La crise sanitaire qui a secoué le monde en imposant un nouvel ordre n’a pas épargné la République centrafricaine. Les autorités établies en ont trouvé un prétexte parfait pour organiser les opérations électorales en cours au-delà du délai constitutionnel. Bernard Selemby Doudou@bsd
Pour ce faire, il urge de modifier les dispositions constitutionnelles pourtant rigides pour légitimer la manœuvre satanique. Cette rigidité constitutionnelle impose un délai pour réviser, exige une majorité qualifiée et surtout la réunion effective des deux chambres du parlement en congrès. Un groupe de parlementaires véreux à la solde du pouvoir ont initié une procédure pour modifier les dispositions des articles 35 et 68 de la constitution en vue de proroger le mandat du président de la République ainsi que des députés. Cette initiative non consensuelle consiste substantiellement à intégrer la notion de "force majeure" ou de "circonstances exceptionnelles" pour justifier les cas de pandémie comme le coronavirus.
Beaucoup de mouvements, agitations, d’interrogations ainsi que de voix se font entendre dans l’opposition et la classe politique pour dénoncer cette initiative qui constitue une entorse grave à la loi fondamentale. Conscient de l’illégalité, de l’illégitimité de la manœuvre et surtout de la mise en garde du groupe des 5, le pouvoir a changé de stratégies en proposant un second round émanant cette fois-ci d’une initiative présidentielle conformément aux dispositions constitutionnelles.

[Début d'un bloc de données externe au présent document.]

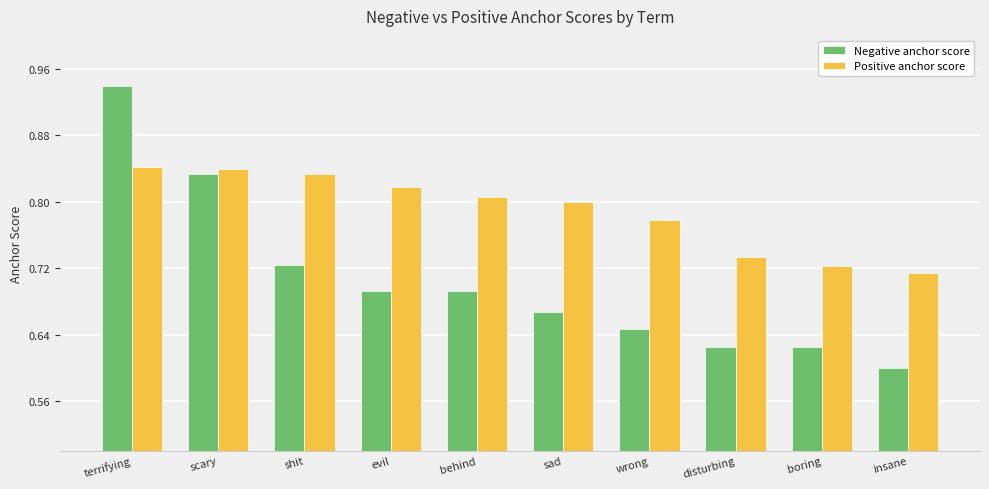

Which series has the widest spread of values?

Negative anchor score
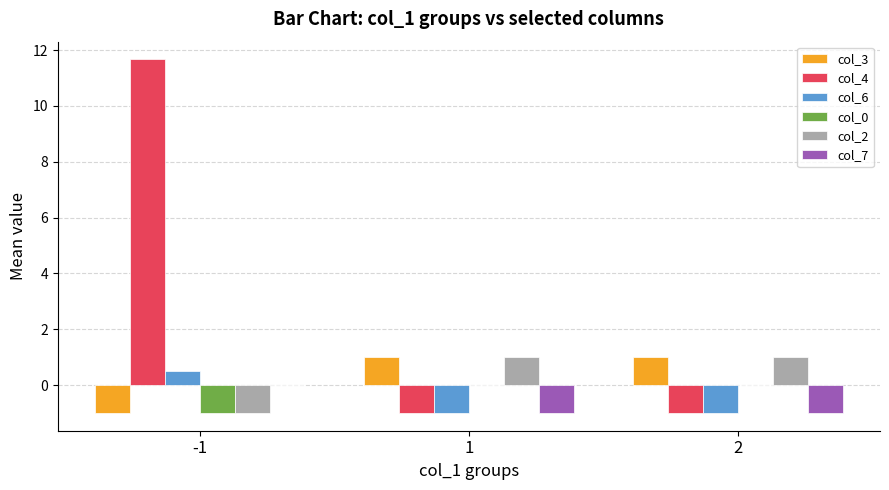

How many series are shown in this chart?

6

En effet, l’article 151 de la constitution dispose que : "l’initiative de la révision de la constitution appartient concurremment au président de la république et au parlement statuant à la majorité des 2/3 des membres qui composent chaque chambre". C’est dans ce contexte qu’un projet de loi de révision constitutionnelle a été discuté et délibéré en conseil des ministres puis transmis à l’Assemblée nationale pour examen. En attendant l’étude, l’amendement et l’éventuel vote du projet de loi, le citoyen lambda s’interroge :
- Les cours magistraux du ministre conseiller spécial du président de la République sont-ils programmés à desseins pour distraire l’opinion publique du tripatouillage de la constitution ?
- Ce projet de loi portant modification de la constitution est-il opportun au regard des prévisions constitutionnelles ?
- Pour s’inscrire dans la logique de la pensée du législateur qui a délibérément sacralisé le caractère rigide de la constitution, pourquoi le président de la république n’opte-t-il pas pour une consultation référendaire pour légitimer la modification de la constitution ?
- Pour quelles raisons le pouvoir impose-t-il au parlement d’examiner et de voter le projet de loi avant le 30 mai 2020 en violation flagrante du principe de séparation de pouvoirs si précieux à Montesquieu ?
- Existe-t-il un agenda caché qui justifie cette injonction calendaire ?
- Le pouvoir est-il conscient que la modification de la constitution à la veille des échéances électorales soit toujours source de polémiques ?
- Le pouvoir est-il disponible pour assumer les conséquences politiques et juridiques de la modification de la constitution ?
Fort de ce qui précède, nous tenons à rappeler qu’une demie douzaine des états africains à l’instar de la Côte d’Ivoire et du Niger sont dans les mêmes conditions que nous et la modification de la constitution pour cause de coronavirus n’est pas à l’ordre du jour. La constitution étant une œuvre humaine est toujours perfectible en vue de son adaptation aux réalités du moment mais le législateur nous oppose la rigidité de la constitution à travers les articles 152 alinéa 2 et 153.
En effet, ces clauses constitutionnelles interdisent l’extensibilité du nombre, de la durée du mandat et la modification de la constitution en cas d’atteinte à l’unité et l’intégrité du territoire national…suivez mon regard. L’histoire nous a déjà renseigné sur les passages en force créant une entorse à la loi fondamentale. Le débat multiforme des juristes tendancieux ne suffira pas à résoudre cet imbroglio car dans le combat de la protection de l’intérêt supérieur de la nation, seul le respect de la lettre de la loi fondamentale demeure l’unique référence.
Pour finir, nous invitons humblement la noble Cour constitutionnelle qui est à la fois un organe consultatif et juridictionnel, de remplir pleinement sa mission tout en étant neutre afin d’assurer la sécurité juridique et de garantir notre démocratie saine et prospère. Mais attention, ne le dites à personne. Si on vous demande, ne dites pas que c’est moi.